-- Your goal --
Looking through the data, please report how many lines contain the string "Diferença", giving nothing but the number.

-- Given data --
#####

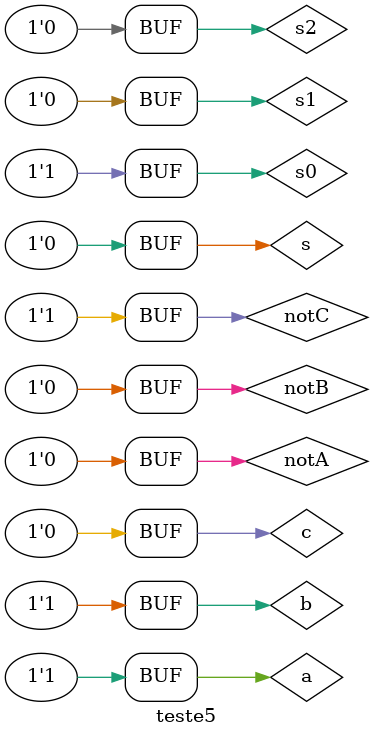
<source format=v>

 module teste5;
 reg   a, b;
 wire  notA, notB, c, s1, s2, s0, s, notC;
 
 nor NOR0 (notA, a, a);
 nor NOR1 (notB, b, b);
 nor NOR7 (notC, notA, notA);
 nor COUT (c, notC, notB);
 nor NOR3 (s1, a, notB);
 nor NOR4 (s2, notA, b);
 nor NOR5 (s0, s1,s2);
 nor NOR6 (s, s0, s0);
       
       
 initial begin
 
      $display("Teste 05 - Operador Meia Diferença NOR");
      $display("A  -  B  =  C  S");
		
      a=0; b=0;
		
  	#1	 $monitor("%b  -  %b  =  %b  %b", a, b, c, s);
   #1  a=0; b=1;
   #1  a=1; b=0;
   #1  a=1; b=1;
 
 end

endmodule 

/* TESTE

Teste 05 - Operador Meia Diferença NOR
    A  -  B  =  C  S
    0  -  0  =  0  0
    0  -  1  =  1  1
    1  -  0  =  0  1
    1  -  1  =  0  0
*/
</source>
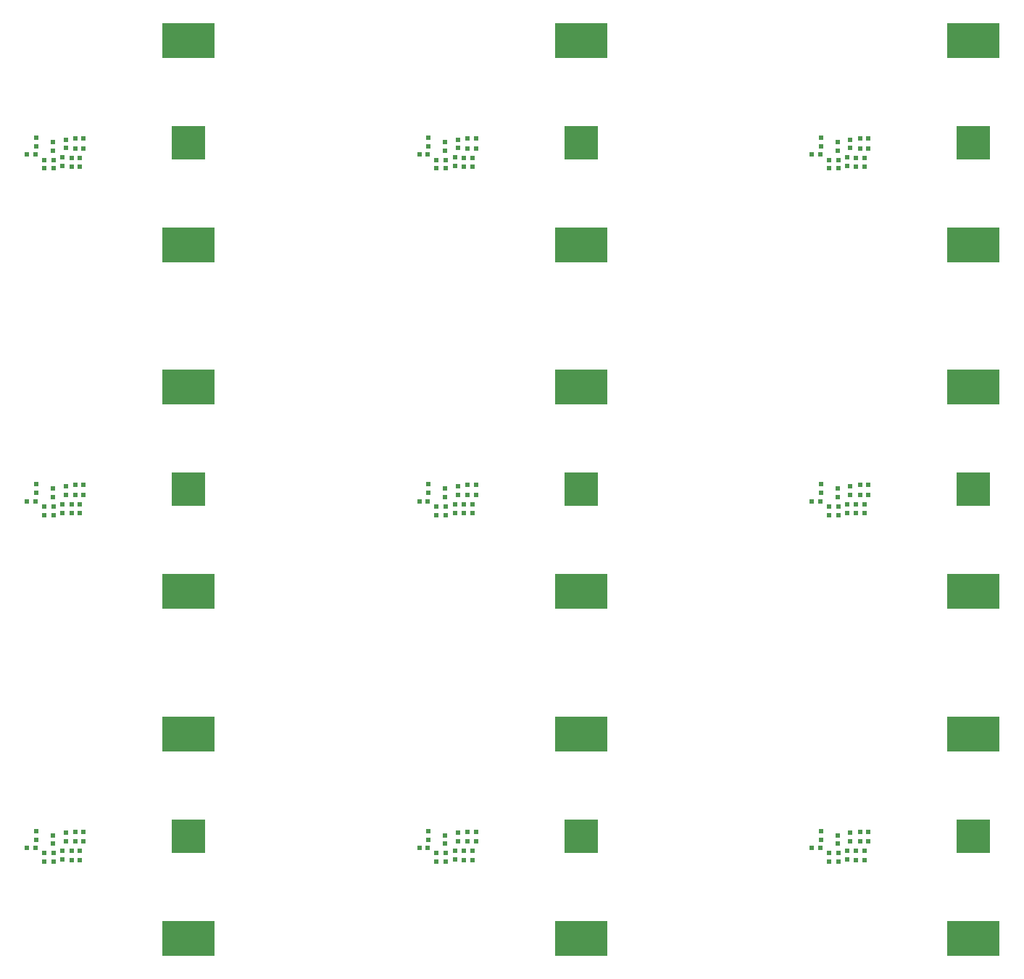
<source format=gbp>
G75*
%MOIN*%
%OFA0B0*%
%FSLAX25Y25*%
%IPPOS*%
%LPD*%
%AMOC8*
5,1,8,0,0,1.08239X$1,22.5*
%
%ADD10R,0.02362X0.02362*%
%ADD11R,0.15748X0.15748*%
%ADD12R,0.24000X0.16000*%
D10*
X0165825Y0101728D03*
X0169762Y0101728D03*
X0170016Y0105665D03*
X0170016Y0109602D03*
X0177736Y0107640D03*
X0177736Y0103703D03*
X0178029Y0099366D03*
X0178029Y0095429D03*
X0182163Y0096510D03*
X0182163Y0100447D03*
X0186297Y0100350D03*
X0190234Y0100350D03*
X0190234Y0096217D03*
X0186297Y0096217D03*
X0187978Y0104681D03*
X0191915Y0104681D03*
X0191909Y0109209D03*
X0187972Y0109209D03*
X0183610Y0108709D03*
X0183610Y0104772D03*
X0173699Y0099366D03*
X0173699Y0095429D03*
X0346305Y0101728D03*
X0350242Y0101728D03*
X0350496Y0105665D03*
X0350496Y0109602D03*
X0358216Y0107640D03*
X0358216Y0103703D03*
X0358510Y0099366D03*
X0358510Y0095429D03*
X0362643Y0096510D03*
X0362643Y0100447D03*
X0366777Y0100350D03*
X0370714Y0100350D03*
X0370714Y0096217D03*
X0366777Y0096217D03*
X0368458Y0104681D03*
X0372395Y0104681D03*
X0372389Y0109209D03*
X0368452Y0109209D03*
X0364091Y0108709D03*
X0364091Y0104772D03*
X0354179Y0099366D03*
X0354179Y0095429D03*
X0526785Y0101728D03*
X0530722Y0101728D03*
X0530977Y0105665D03*
X0530977Y0109602D03*
X0538696Y0107640D03*
X0538696Y0103703D03*
X0538990Y0099366D03*
X0538990Y0095429D03*
X0543124Y0096510D03*
X0543124Y0100447D03*
X0547258Y0100350D03*
X0551195Y0100350D03*
X0551195Y0096217D03*
X0547258Y0096217D03*
X0548939Y0104681D03*
X0552876Y0104681D03*
X0552869Y0109209D03*
X0548932Y0109209D03*
X0544571Y0108709D03*
X0544571Y0104772D03*
X0534659Y0099366D03*
X0534659Y0095429D03*
X0534659Y0254909D03*
X0534659Y0258846D03*
X0538990Y0258846D03*
X0538990Y0254909D03*
X0543124Y0255991D03*
X0543124Y0259928D03*
X0547258Y0259831D03*
X0551195Y0259831D03*
X0551195Y0255697D03*
X0547258Y0255697D03*
X0548939Y0264161D03*
X0552876Y0264161D03*
X0552869Y0268689D03*
X0548932Y0268689D03*
X0544571Y0268189D03*
X0544571Y0264252D03*
X0538696Y0263183D03*
X0538696Y0267120D03*
X0530977Y0269083D03*
X0530977Y0265146D03*
X0530722Y0261209D03*
X0526785Y0261209D03*
X0372395Y0264161D03*
X0368458Y0264161D03*
X0364091Y0264252D03*
X0364091Y0268189D03*
X0368452Y0268689D03*
X0372389Y0268689D03*
X0370714Y0259831D03*
X0366777Y0259831D03*
X0366777Y0255697D03*
X0370714Y0255697D03*
X0362643Y0255991D03*
X0362643Y0259928D03*
X0358510Y0258846D03*
X0358510Y0254909D03*
X0354179Y0254909D03*
X0354179Y0258846D03*
X0350242Y0261209D03*
X0346305Y0261209D03*
X0350496Y0265146D03*
X0350496Y0269083D03*
X0358216Y0267120D03*
X0358216Y0263183D03*
X0191915Y0264161D03*
X0187978Y0264161D03*
X0183610Y0264252D03*
X0183610Y0268189D03*
X0187972Y0268689D03*
X0191909Y0268689D03*
X0190234Y0259831D03*
X0186297Y0259831D03*
X0186297Y0255697D03*
X0190234Y0255697D03*
X0182163Y0255991D03*
X0182163Y0259928D03*
X0178029Y0258846D03*
X0178029Y0254909D03*
X0173699Y0254909D03*
X0173699Y0258846D03*
X0169762Y0261209D03*
X0165825Y0261209D03*
X0170016Y0265146D03*
X0170016Y0269083D03*
X0177736Y0267120D03*
X0177736Y0263183D03*
X0178029Y0414390D03*
X0178029Y0418327D03*
X0182163Y0419408D03*
X0182163Y0415471D03*
X0186297Y0415177D03*
X0190234Y0415177D03*
X0190234Y0419311D03*
X0186297Y0419311D03*
X0187978Y0423642D03*
X0191915Y0423642D03*
X0191909Y0428169D03*
X0187972Y0428169D03*
X0183610Y0427669D03*
X0183610Y0423732D03*
X0177736Y0422664D03*
X0177736Y0426601D03*
X0170016Y0428563D03*
X0170016Y0424626D03*
X0169762Y0420689D03*
X0165825Y0420689D03*
X0173699Y0418327D03*
X0173699Y0414390D03*
X0346305Y0420689D03*
X0350242Y0420689D03*
X0350496Y0424626D03*
X0350496Y0428563D03*
X0358216Y0426601D03*
X0358216Y0422664D03*
X0358510Y0418327D03*
X0358510Y0414390D03*
X0362643Y0415471D03*
X0362643Y0419408D03*
X0366777Y0419311D03*
X0370714Y0419311D03*
X0370714Y0415177D03*
X0366777Y0415177D03*
X0354179Y0414390D03*
X0354179Y0418327D03*
X0364091Y0423732D03*
X0364091Y0427669D03*
X0368452Y0428169D03*
X0372389Y0428169D03*
X0372395Y0423642D03*
X0368458Y0423642D03*
X0526785Y0420689D03*
X0530722Y0420689D03*
X0530977Y0424626D03*
X0530977Y0428563D03*
X0538696Y0426601D03*
X0538696Y0422664D03*
X0538990Y0418327D03*
X0538990Y0414390D03*
X0543124Y0415471D03*
X0543124Y0419408D03*
X0547258Y0419311D03*
X0551195Y0419311D03*
X0551195Y0415177D03*
X0547258Y0415177D03*
X0548939Y0423642D03*
X0552876Y0423642D03*
X0552869Y0428169D03*
X0548932Y0428169D03*
X0544571Y0427669D03*
X0544571Y0423732D03*
X0534659Y0418327D03*
X0534659Y0414390D03*
D11*
X0601195Y0426201D03*
X0420714Y0426201D03*
X0240234Y0426201D03*
X0240234Y0266720D03*
X0420714Y0266720D03*
X0601195Y0266720D03*
X0601195Y0107240D03*
X0420714Y0107240D03*
X0240234Y0107240D03*
D12*
X0240234Y0154240D03*
X0240234Y0219720D03*
X0240234Y0313720D03*
X0240234Y0379201D03*
X0240234Y0473201D03*
X0420714Y0473201D03*
X0420714Y0379201D03*
X0420714Y0313720D03*
X0420714Y0219720D03*
X0420714Y0154240D03*
X0420714Y0060240D03*
X0240234Y0060240D03*
X0601195Y0060240D03*
X0601195Y0154240D03*
X0601195Y0219720D03*
X0601195Y0313720D03*
X0601195Y0379201D03*
X0601195Y0473201D03*
M02*

</source>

#####

-- Written response --
2